— Пожалуйте-ко!
— Расчудесно, — потирая тёмные руки, говорил Тиунов и, окинув глазом всех и всё вокруг, сел против Кожемякина. Матвей Савельев тоже оглянулся, посмотрел даже вниз через перила балкона и тихо, доверчиво спросил:
— А как вы думаете насчёт старца?
— О — очень злой барин, — ого! — ответил Тиунов, подняв вверх палец.
Острая усмешка обежала его раненое лицо и скрылась в красном шраме на месте правого глаза.
— Я с ним, — вполголоса продолжал он, мигая глазом, — раз пяток состязался, однова даже под руки свели меня вниз — разгорячился я! Очень вредный старичок…
— Вредный? — переспросил Кожемякин, с жутким, но приятным ощущением, точно ему занозу вынимали.
— Обязательно — вредный! — шептал Тиунов, и глаз его разгорался зелёным огнём. — Вы послушайте моё соображение, это не сразу выдумано, а сквозь очень большую скорбь прокалено в душе.
Навалившись грудью на стол, воткнув глаз в лицо собеседника, он тихонько, кипящими словами шептал:
— Кто мы есть? Народ, весьма примученный тяжёлою жизнью, ничем не вооружённый, голенький, сиротский, испуганный народ, азбучно говоря! Родства своего не помним, наследства никакого не ожидаем, живём вполне безнадёжно, день да ночь — сутки прочь, и все — авось, небось да как-нибудь — верно? Конечно — жизнь каторжная, скажем даже — анафемская жизнь! Но — однакоже и лентяи ведь и лежебоки, а? Ведь этого у нас не отнимешь, не скроешь, так ли?
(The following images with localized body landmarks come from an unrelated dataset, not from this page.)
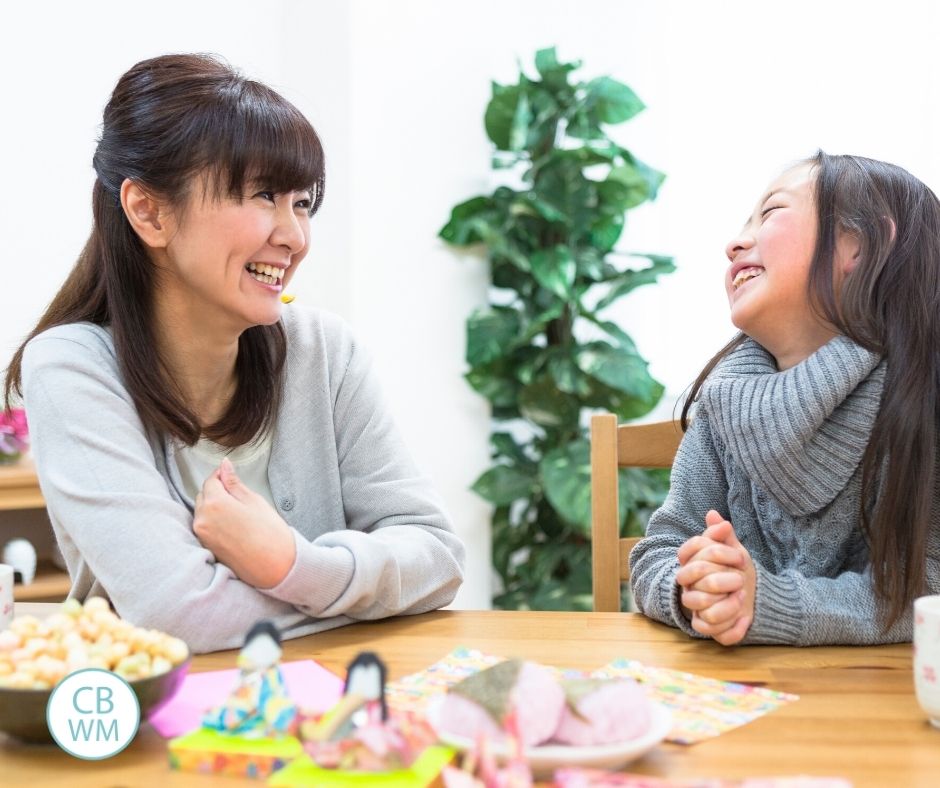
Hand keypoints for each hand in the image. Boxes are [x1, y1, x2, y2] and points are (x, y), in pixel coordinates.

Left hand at [193, 458, 296, 588]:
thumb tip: (224, 466)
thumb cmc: (270, 534)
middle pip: (203, 496)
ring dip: (214, 507)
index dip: (220, 475)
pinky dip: (213, 522)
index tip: (229, 474)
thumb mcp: (254, 501)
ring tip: (237, 513)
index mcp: (215, 503)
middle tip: (238, 496)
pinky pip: (204, 527)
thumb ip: (234, 483)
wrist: (276, 567)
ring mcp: (202, 535)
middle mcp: (203, 519)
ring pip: (202, 512)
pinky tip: (232, 526)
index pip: (210, 481)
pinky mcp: (205, 547)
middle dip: (216, 491)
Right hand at [675, 510, 755, 645]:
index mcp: (690, 565)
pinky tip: (745, 618)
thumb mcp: (734, 550)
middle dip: (723, 576)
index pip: (690, 552)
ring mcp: (695, 607)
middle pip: (696, 575)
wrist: (754, 596)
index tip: (739, 555)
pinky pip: (710, 629)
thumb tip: (713, 514)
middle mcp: (688, 586)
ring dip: (729, 603)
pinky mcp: (706, 627)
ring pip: (703, 606)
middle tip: (741, 577)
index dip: (717, 552)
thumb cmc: (737, 570)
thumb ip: (723, 535)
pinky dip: (732, 626)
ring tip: (743, 596)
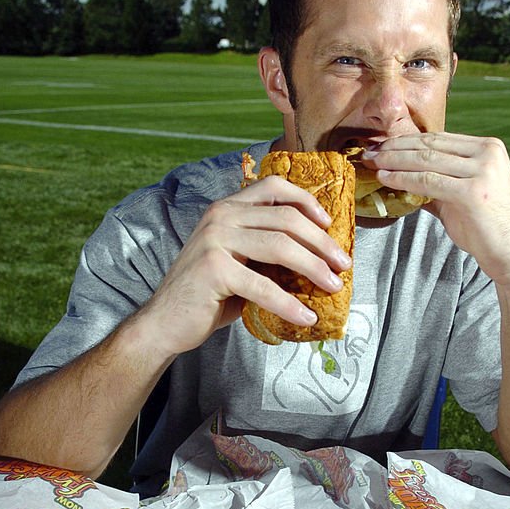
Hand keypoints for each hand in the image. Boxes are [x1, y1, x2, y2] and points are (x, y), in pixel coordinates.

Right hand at [133, 175, 351, 357]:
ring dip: (314, 268)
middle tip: (343, 264)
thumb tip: (317, 257)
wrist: (165, 321)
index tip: (330, 223)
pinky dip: (289, 303)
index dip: (306, 200)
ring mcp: (215, 240)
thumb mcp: (239, 261)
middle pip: (286, 218)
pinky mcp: (214, 269)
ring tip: (333, 287)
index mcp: (227, 208)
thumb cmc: (208, 294)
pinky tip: (306, 317)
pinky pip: (263, 285)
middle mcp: (220, 216)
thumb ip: (266, 251)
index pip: (273, 186)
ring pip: (280, 246)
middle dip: (322, 242)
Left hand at [362, 133, 509, 288]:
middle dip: (396, 147)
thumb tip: (404, 178)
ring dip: (394, 160)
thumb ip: (438, 184)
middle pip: (430, 145)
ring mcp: (482, 170)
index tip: (383, 145)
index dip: (407, 141)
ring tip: (372, 163)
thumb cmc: (489, 230)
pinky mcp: (472, 191)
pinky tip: (385, 178)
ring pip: (426, 160)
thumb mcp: (463, 197)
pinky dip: (403, 178)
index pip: (439, 139)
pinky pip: (427, 181)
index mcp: (488, 148)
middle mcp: (487, 152)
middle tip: (370, 151)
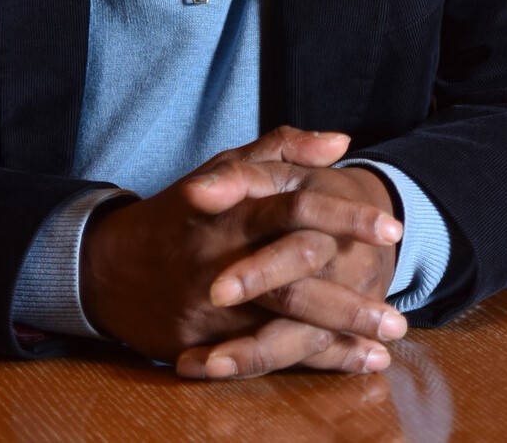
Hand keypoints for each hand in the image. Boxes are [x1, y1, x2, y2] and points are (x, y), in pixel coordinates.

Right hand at [79, 126, 406, 377]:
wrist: (108, 266)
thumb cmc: (183, 213)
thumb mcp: (224, 167)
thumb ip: (281, 149)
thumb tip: (340, 142)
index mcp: (233, 204)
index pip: (294, 205)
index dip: (343, 215)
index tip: (391, 226)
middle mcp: (223, 253)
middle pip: (292, 272)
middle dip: (347, 297)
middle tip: (398, 311)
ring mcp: (211, 302)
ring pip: (281, 321)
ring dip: (337, 337)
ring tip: (386, 343)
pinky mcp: (202, 340)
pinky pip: (263, 355)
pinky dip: (312, 363)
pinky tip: (353, 364)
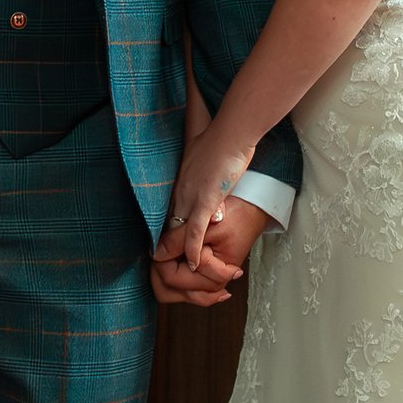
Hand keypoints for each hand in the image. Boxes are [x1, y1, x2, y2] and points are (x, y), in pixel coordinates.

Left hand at [151, 184, 267, 307]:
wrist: (251, 212)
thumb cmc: (236, 218)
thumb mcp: (205, 226)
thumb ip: (179, 241)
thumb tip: (156, 254)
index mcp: (214, 277)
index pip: (171, 277)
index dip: (161, 258)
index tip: (164, 241)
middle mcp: (211, 286)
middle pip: (167, 289)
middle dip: (160, 268)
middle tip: (166, 247)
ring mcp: (207, 285)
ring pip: (170, 290)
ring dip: (165, 270)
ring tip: (173, 249)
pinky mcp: (204, 278)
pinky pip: (178, 287)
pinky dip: (171, 273)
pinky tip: (175, 257)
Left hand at [161, 119, 254, 278]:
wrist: (231, 132)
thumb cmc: (221, 139)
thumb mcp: (202, 154)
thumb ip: (200, 167)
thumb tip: (204, 171)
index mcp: (180, 182)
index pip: (170, 212)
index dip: (171, 230)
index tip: (172, 243)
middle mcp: (181, 192)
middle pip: (170, 224)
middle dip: (171, 245)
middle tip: (172, 263)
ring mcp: (191, 197)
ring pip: (179, 231)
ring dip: (180, 252)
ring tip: (182, 269)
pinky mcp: (205, 201)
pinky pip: (195, 230)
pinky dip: (193, 248)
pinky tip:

— Это — есть! — согласился Кожемякин.
— Есть? — радостно воскликнул кривой.
И тотчас внушительно и победно зашептал:
— Но — и другое есть: народ наш сообразительный, смекалистый, на свой салтык [16] — умный, — азбука!
— А старец? — спросил Матвей Савельев.
— Сейчас дойдём! Первее — народ. Какие у него мозги — вопрос? Мозги, сказать правду, — серые, мягкие, думают тяжко и новых путей не ищут: дед с сохой да со снохой, внук за ним тою же тропой! Силы — не мало, а разума нехватка, с разумом — не живут, считается, что он барское изделие, а от барина — какое добро? Жизнь обидная и нищая. С кем по душе поговорить? С бутылкой да вот — с Ипполитом Воеводиным, верно? Ну, прихожу я к нему: «Старче — жить не умею!» А он мне: «Это и не требуется, ты к смерти готовься! Здесь, на земле, всё равно как ни живи — помрёшь, главное — небо, небеса, царствие божиё!» Вот он откуда вред — видите? Али царствие божие для лентяев, а? Никогда! А он способствует разрождению бездельников, коим и без него у нас — числа нет! Что он говорит? Терпи, покорствуй, не противься злому, на земле не укрепляйся, ибо царствие божие не от мира сего, бог, дескать, не в силе, коя тебя ломит, а в правде, — что же это такое — правда, между тем? Это и есть — сила, её и надобно найти да в руки взять, чтобы ею оборониться от всякого вреда в жизни! Бог именно в силе разума, а разум — правда, тут и заключена троица: разум, правда, а от них — вся сила богова!
У него потемнело лицо, а шрам на месте глаза стал красен, как уголь, и горячий его шёпот понизился до хрипа.
— Что сказал господь? Вот тебе земля, возделай её яко рай, в поте лица твоего! А когда Христос сказал: «царство моё не от сего мира», — он разумел римский и жидовский мир, а не землю, — нет! Тут надо так понимать — царство моё не от сего мира — жидовского и римского, — а от всего мира! Обязательно! Значит — царствие-то богово на земле, и — действуй, человече, бог тебе в помощь! А все эти утешительные слова только лени нашей потворствуют. Нет, будет уж! Никаких утешений, и чтобы одна правда! Пришёл человек — тоска! Работай. Силов нет! Прикопи. Не могу! Прощай. Очень коротко. Как в солдаты: лоб — затылок; боле ничего!
Это не понравилось Кожемякину, он отклонился от стола и пробормотал:
— Строгонько будто бы?
— Без всякого послабления!
Копчёное лицо Тиунова вздрогнуло, беззубый рот растянулся в усмешку, и глаз странно запрыгал.
— Я, сударь мой, проповедников этих не один десяток слышал, во всех концах землишки нашей! — продолжал он, повысив голос и кривя губы. — Я прямо скажу: народу, который весьма подкис в безнадёжности своей, проповеди эти прямой вред, они ему — как вино и даже много вредней! Людей надо учить сопротивлению, а не терпению без всякого смысла, надобно внушать им любовь к делу, к деянию!